Pipelining
- Let's look at the execution of an instruction
- Fetch the instruction
- Decode the instruction
- Fetch data
- Execute the instruction
- Store data
- What parts of our simple machine are in use durring any phase?
- If we made a change in our instruction set this would change somewhat
- The pc is independant of all other operations
- We do have some bus contention, but that can be worked out.

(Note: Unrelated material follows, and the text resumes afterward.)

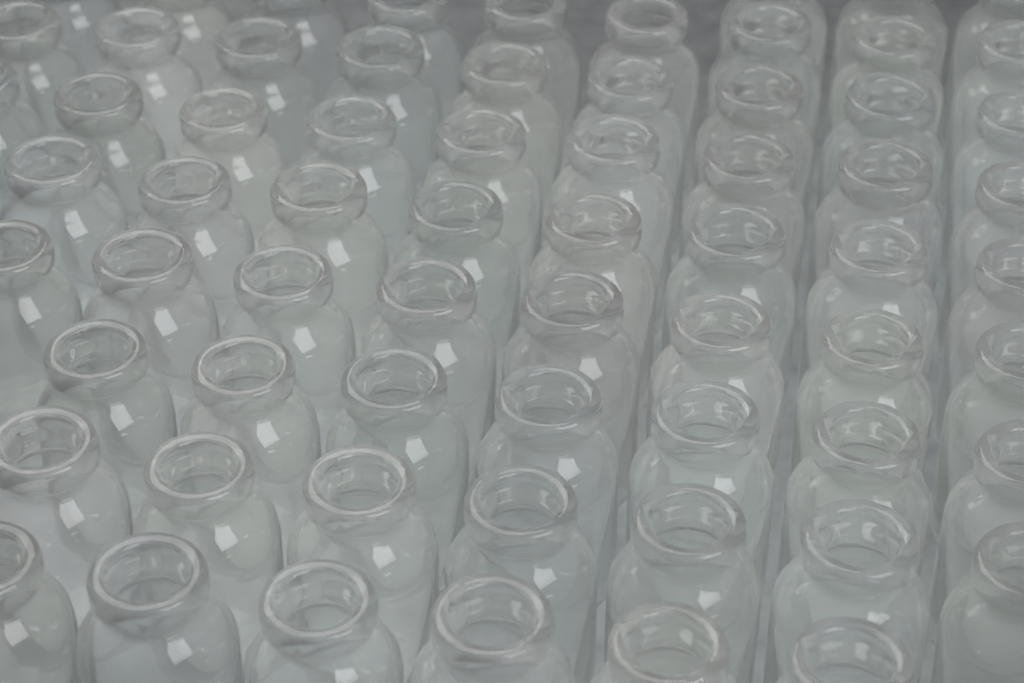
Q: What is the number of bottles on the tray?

- We only use the ALU once
- Perhpas the registers twice
- But the memory is used multiple times
- Increase the number of registers
- The only instructions that interact with memory are load and store instructions
- Load R1 R2, R3 R1<-M[R2+R3]
- Store R1, R2, R3 M[R2+R3]<-R1
- We want two registers for array access, base plus offset
- All other operations are register register
- We would eliminate one of the memory access if we did this
- Fetch the Instruction
- Decode the instruction
- Execute the instruction
- Memory Operation
- Write Back
- Write back is for a load
- Fetch the load
- Decide it is a load
- Compute the address of the data
- load the data
- Store it in the registers
- Store
- F, D
- Compute the Address
- Save the Data
- Nothing
- Add R1, R2, R3
- F, D
- Compute R2+R3
- Nothing
- Save the result in R1
- Jump addres
- F, D,
- Compute Offset of jump
- Change PC
- Nothing
- Timing diagrams
- Instruction, time period: plot stage
- Stage, time period : plot instruction
- instruction, stage: plot time period
- Trace each way
- If we have a k-stage pipeline
- The clock rate is tp
- It can execute a single stage in tp
- It can execute a single instruction in k*tp
- It can execute two instructions in k*tp + tp
- This is really (k+n-1) * tp
- How would this work without a pipeline? n*k*tp
- One way to compute speedup is old time divided by new time.
- This would be ((k+n-1)*tp) / n*k*tp
- take out a tp, and we ale left with nk/(k+n-1).
- Take a limit as n goes to infinity, and we have k
- This is idealized, and we will see why it doesn't work in the end.